- Lisets Location within Bulgaria

Highest point
- Elevation: 1,500 m (4,900 ft)
- Coordinates: 42°17′24″N 22°34′16.5″E﻿ / ﻿42.29000°N 22.571250°E

Naming
- Native name: Лисец (Bulgarian)

Geography
- Location: Bulgaria

= Lisets (mountain) =

Mountain range in Bulgaria

Lisets (Лисец) is a mountain range in Kraishte region in western Bulgaria. It is part of the Milevska–Konyavska mountain chain system.

Lisets is located between the Kyustendil Valley in the east and the Kamenitsa Valley in the west. To the north, the gorge the river Sovolyanska Bistritsa separates it from the Chudinska planina and to the south, through the Vratsa saddle (995 m), it is connected to the Osogovo mountain range. It has a dome shape with a diameter of about 13–14 km. In its middle rises the highest point, the summit of Vrashnik (1,500 m). Other prominent summits include Kostobia (1,264 m), Srednia Chukar (1,210 m) and Machi baba (1,036 m). The eastern slopes facing the Kyustendil Valley and are slant, while those to the west towards the Kamenitsa Valley and to the north towards the Sovolyanska Bistritsa Valley are steep.

The mountain range is formed by crystalline schists. The climate is transitional continental with Alpine influence. Most of Lisets is drained by the Sovolyanska Bistritsa, a right tributary of the river Struma.

The predominant soils are cinnamon forest soils. Lisets is covered with deciduous forests, dominated by mixed European beech (Fagus sylvatica) and sessile oak (Quercus petraea).

In the mountain range and on its slopes are located the villages of Blatets, Dozhdevitsa, Leska and Lisets, and along its slopes are Radlovtsi, Lozno, Gorna Brestnitsa and Vratsa.

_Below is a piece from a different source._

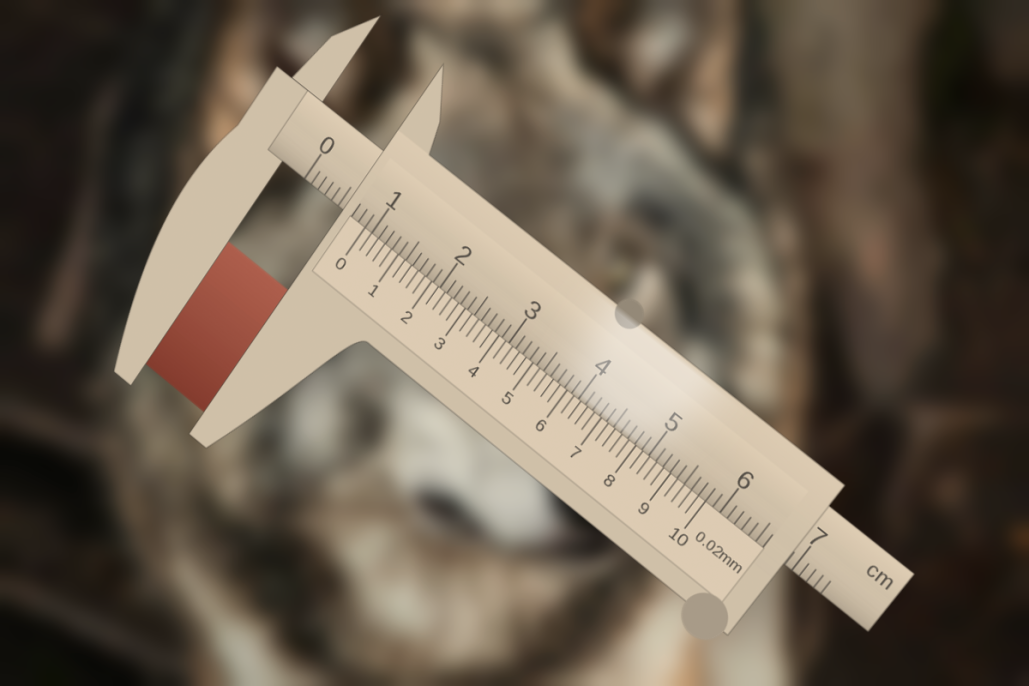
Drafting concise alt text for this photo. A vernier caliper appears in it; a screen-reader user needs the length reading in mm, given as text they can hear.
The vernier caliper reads 9.0 mm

In direction west–east along the Vratsa Pass on the southern foothills of Lisets passes a 3.2 km section of the first class I-6 road Gyueshevo–Sofia–Karlovo–Burgas. Along the gorge of the Sovolyanska Bistritsa on its northeastern, northern and northwestern slopes between Sovolyano and Dolno Selo passes a section of railway line No. 6 Sofia–Pernik–Kyustendil–Gyueshevo served by the Bulgarian State Railways.